[Instructions to follow]
Express all the items below as a Markdown table with the columns "No." and "Line": give each non-blank line its own row, numbered in order, and leave the pictures out.

:: Input data

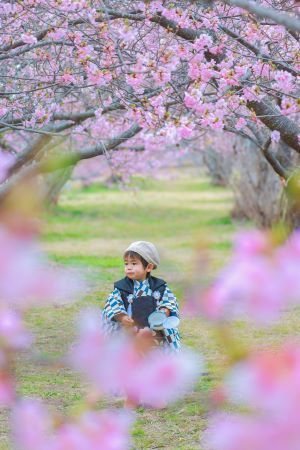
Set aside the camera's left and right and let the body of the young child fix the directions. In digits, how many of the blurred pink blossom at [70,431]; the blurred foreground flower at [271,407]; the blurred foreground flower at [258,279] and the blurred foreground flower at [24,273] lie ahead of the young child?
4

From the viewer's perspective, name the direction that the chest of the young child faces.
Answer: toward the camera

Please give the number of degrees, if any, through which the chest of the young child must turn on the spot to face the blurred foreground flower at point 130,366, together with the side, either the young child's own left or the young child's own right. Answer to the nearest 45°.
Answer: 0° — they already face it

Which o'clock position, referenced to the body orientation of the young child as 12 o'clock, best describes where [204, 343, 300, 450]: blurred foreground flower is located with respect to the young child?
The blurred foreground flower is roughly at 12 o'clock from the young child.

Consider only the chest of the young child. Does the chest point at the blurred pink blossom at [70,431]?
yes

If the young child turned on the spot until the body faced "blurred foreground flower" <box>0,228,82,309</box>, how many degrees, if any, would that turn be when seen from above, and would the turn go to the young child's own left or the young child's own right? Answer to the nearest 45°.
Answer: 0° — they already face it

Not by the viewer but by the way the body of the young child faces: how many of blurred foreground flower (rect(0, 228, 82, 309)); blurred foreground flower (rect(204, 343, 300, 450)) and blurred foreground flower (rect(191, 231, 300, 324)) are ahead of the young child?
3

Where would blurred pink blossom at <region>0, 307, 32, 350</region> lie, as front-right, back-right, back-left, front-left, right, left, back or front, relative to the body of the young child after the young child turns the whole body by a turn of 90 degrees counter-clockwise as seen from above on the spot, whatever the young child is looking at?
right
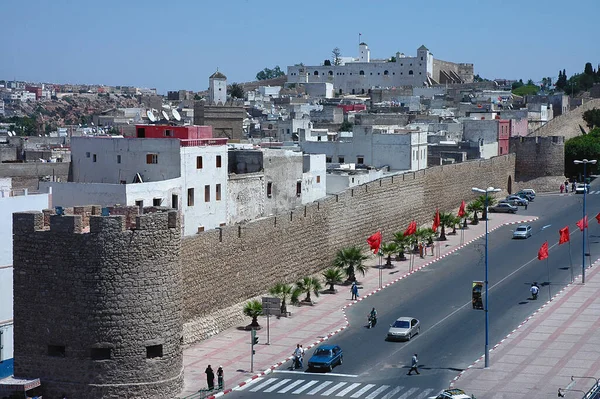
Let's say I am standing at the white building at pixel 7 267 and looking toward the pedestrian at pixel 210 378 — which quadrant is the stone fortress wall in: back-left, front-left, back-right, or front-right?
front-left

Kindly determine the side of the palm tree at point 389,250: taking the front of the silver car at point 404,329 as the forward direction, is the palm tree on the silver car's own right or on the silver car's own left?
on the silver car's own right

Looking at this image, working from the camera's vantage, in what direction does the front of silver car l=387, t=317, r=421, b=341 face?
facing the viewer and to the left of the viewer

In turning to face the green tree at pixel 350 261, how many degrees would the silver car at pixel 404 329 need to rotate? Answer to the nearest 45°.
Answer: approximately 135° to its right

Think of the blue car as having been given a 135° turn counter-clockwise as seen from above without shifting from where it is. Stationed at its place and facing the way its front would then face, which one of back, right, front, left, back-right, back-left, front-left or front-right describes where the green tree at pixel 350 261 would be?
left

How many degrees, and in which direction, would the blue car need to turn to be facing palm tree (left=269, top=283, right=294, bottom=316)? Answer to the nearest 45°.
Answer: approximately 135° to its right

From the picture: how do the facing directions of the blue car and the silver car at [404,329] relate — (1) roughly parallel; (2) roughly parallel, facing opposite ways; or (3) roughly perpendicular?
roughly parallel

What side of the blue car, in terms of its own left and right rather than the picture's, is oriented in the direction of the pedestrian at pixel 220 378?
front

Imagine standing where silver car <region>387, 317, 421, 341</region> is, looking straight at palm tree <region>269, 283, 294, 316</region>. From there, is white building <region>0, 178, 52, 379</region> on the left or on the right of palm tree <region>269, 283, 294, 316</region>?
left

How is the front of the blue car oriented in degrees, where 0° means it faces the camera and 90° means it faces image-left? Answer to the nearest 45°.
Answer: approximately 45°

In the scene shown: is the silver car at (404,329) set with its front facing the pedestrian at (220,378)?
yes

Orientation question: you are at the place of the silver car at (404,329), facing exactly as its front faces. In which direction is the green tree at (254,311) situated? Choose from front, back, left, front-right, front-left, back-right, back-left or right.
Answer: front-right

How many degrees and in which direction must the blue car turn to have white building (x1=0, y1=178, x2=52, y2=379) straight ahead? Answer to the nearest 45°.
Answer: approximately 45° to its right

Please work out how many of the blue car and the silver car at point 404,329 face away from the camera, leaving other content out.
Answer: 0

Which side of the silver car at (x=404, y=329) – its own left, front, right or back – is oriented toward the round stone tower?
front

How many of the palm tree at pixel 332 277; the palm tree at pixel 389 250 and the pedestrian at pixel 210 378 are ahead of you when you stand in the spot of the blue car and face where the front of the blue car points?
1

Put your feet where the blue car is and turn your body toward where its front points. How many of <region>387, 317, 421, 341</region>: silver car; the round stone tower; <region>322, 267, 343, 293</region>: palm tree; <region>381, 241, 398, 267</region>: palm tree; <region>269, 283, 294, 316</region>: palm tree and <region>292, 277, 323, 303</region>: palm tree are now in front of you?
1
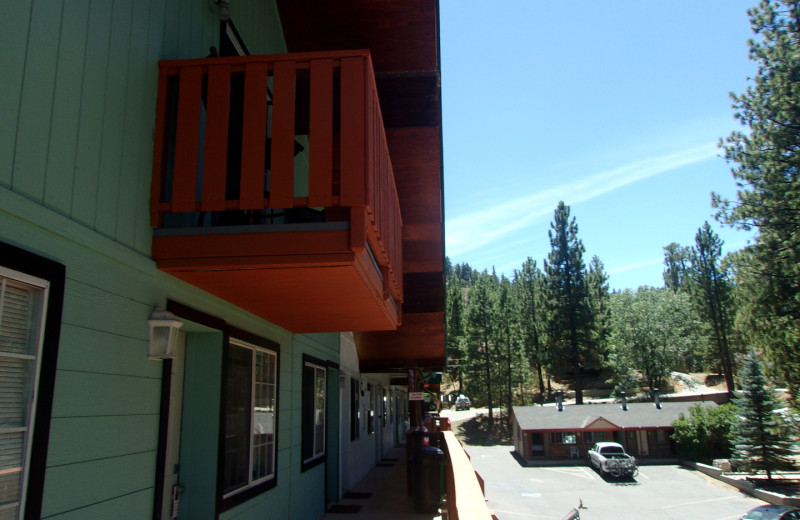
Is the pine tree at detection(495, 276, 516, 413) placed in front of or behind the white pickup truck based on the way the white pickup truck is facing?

::::

[Answer to this task]
| No. | Line |
|---|---|
| 1 | Set aside the camera's left and right and let the body of the young child fix the directions. In digits, how many of the blurred pink blossom at [70,431]; the blurred foreground flower at [271,407]; the blurred foreground flower at [258,279] and the blurred foreground flower at [24,273] lie ahead of the young child? |
| 2 | 4 |
| 3 | From the viewer's perspective, name the direction that the chest of the young child faces. |
| 4 | Answer: toward the camera |
| 5 | Please give the number of degrees, if any, through which the chest of the young child must turn on the spot to face the blurred foreground flower at point 130,366, together with the side, either the young child's own left or the young child's own right. Answer to the nearest 45°. |
| 6 | Answer: 0° — they already face it |
| 7 | Which o'clock position, referenced to the body orientation of the young child as 12 o'clock, best describes where [204, 343, 300, 450]: blurred foreground flower is located with respect to the young child? |
| 8 | The blurred foreground flower is roughly at 12 o'clock from the young child. |
| 9 | Consider only the chest of the young child. Does the chest point at the blurred pink blossom at [70,431]? |
| 10 | yes |
| 11 | If the young child turned on the spot until the body faced "blurred foreground flower" <box>0,228,82,309</box>, how many degrees, if any, would that turn be when seen from above, and would the turn go to the young child's own left or the young child's own right? Answer to the nearest 45°. |
| 12 | Answer: 0° — they already face it |
| 13 | Not by the viewer but by the way the body of the young child faces: how many of blurred foreground flower (rect(0, 228, 82, 309)); blurred foreground flower (rect(204, 343, 300, 450)) and blurred foreground flower (rect(191, 231, 300, 324)) are ahead of the young child? |
| 14 | 3 |
| 15 | Where would blurred pink blossom at <region>0, 307, 32, 350</region> lie, as front-right, back-right, back-left, front-left, right, left, back or front, relative to the body of the young child after the young child turns the whole body by a turn of 90 degrees counter-clockwise as seen from above on the spot, whatever the young child is looking at? |
| 16 | right |
| 17 | Let's say I am standing at the white building at pixel 7 267 and looking toward the pedestrian at pixel 210 378 — which quadrant is the stone fortress wall in: back-left, front-left, back-right, or front-right? |
| 18 | front-left |
| 19 | Kindly determine the side of the palm tree at point 389,250: taking the front of the silver car at point 404,329 as the forward direction, is the palm tree on the silver car's own right or on the silver car's own left? |
| 20 | on the silver car's own right |
| 21 | Looking at this image, working from the camera's vantage, in what direction does the front of silver car l=387, t=317, r=421, b=341 face? |
| 22 | facing the viewer and to the left of the viewer |
| 23 | In turning to face the green tree at pixel 350 261, how many degrees would the silver car at pixel 404 329 need to rotate? Answer to the nearest 45°. |
| 24 | Answer: approximately 135° to its right |
| 25 | Think of the blue car as having been given a 135° turn counter-clockwise as seen from above without shifting from where it is. Stationed at its place and facing the way its front would then face, which one of back, right, front, left, back-right, back-left, front-left or front-right describes where the green tree at pixel 350 261 would be? |
| 26 | left |
| 27 | How many degrees, and in which direction, would the blue car need to turn to be facing palm tree (left=269, top=283, right=294, bottom=316)? Answer to the nearest 45°. |
| 28 | Answer: approximately 135° to its right |
| 29 | From the picture: how do the facing directions of the blue car and the silver car at [404,329] relate — (1) roughly parallel; (2) roughly parallel, facing opposite ways; or (3) roughly perpendicular? |
| 30 | roughly parallel |
| 31 | What side of the blue car, in terms of its own left and right rather than the picture's, is oriented in the direction of the pedestrian at pixel 220 378? |
| 32 | front |
| 33 | Imagine standing where silver car <region>387, 317, 421, 341</region> is, looking straight at palm tree <region>269, 283, 294, 316</region>. From there, is white building <region>0, 178, 52, 379</region> on the left or on the right of palm tree <region>269, 283, 294, 316</region>? |
| 34 | left |
| 35 | How is the front of the blue car oriented in degrees, where 0° means it faces the camera and 90° means it faces image-left? Answer to the nearest 45°. |
| 36 | Answer: approximately 45° |
| 37 | In the scene shown: is the silver car at (404,329) set with its front facing the pedestrian at (220,378)? |
| 38 | yes |
| 39 | Orientation question: you are at the place of the silver car at (404,329), facing exactly as its front faces. In which direction is the green tree at (254,311) situated? Choose from front, back, left, front-right, front-left, back-right, back-left or right. |
| 40 | Answer: front-right |
| 41 | How many degrees and in which direction must the blue car turn to have white building (x1=0, y1=178, x2=52, y2=379) straight ahead? Answer to the nearest 45°. |
| 42 | Answer: approximately 45° to its right |
| 43 | Please work out how many of the blue car and the silver car at point 404,329 face away from the camera, leaving other content out. |
| 44 | Answer: 0 |
| 45 | Which side of the silver car at (x=404, y=329) – its own left, front, right or back – is oriented toward the round stone tower? |
| 46 | front |
| 47 | How many of the palm tree at pixel 332 277; the palm tree at pixel 389 250 and the pedestrian at pixel 210 378 are ahead of you when you stand in the spot of the blue car and face where the front of the blue car points? |
| 48 | 1 |
| 49 | Put your feet where the blue car is and turn your body toward where its front points. How many of <region>387, 317, 421, 341</region>: silver car; the round stone tower; <region>322, 267, 343, 293</region>: palm tree; <region>381, 241, 398, 267</region>: palm tree; <region>269, 283, 294, 316</region>: palm tree and <region>292, 277, 323, 303</region>: palm tree are now in front of you? |
| 50 | 1 |
| 51 | Is the pine tree at detection(495, 276, 516, 413) placed in front of or behind the white pickup truck based on the way the white pickup truck is facing? |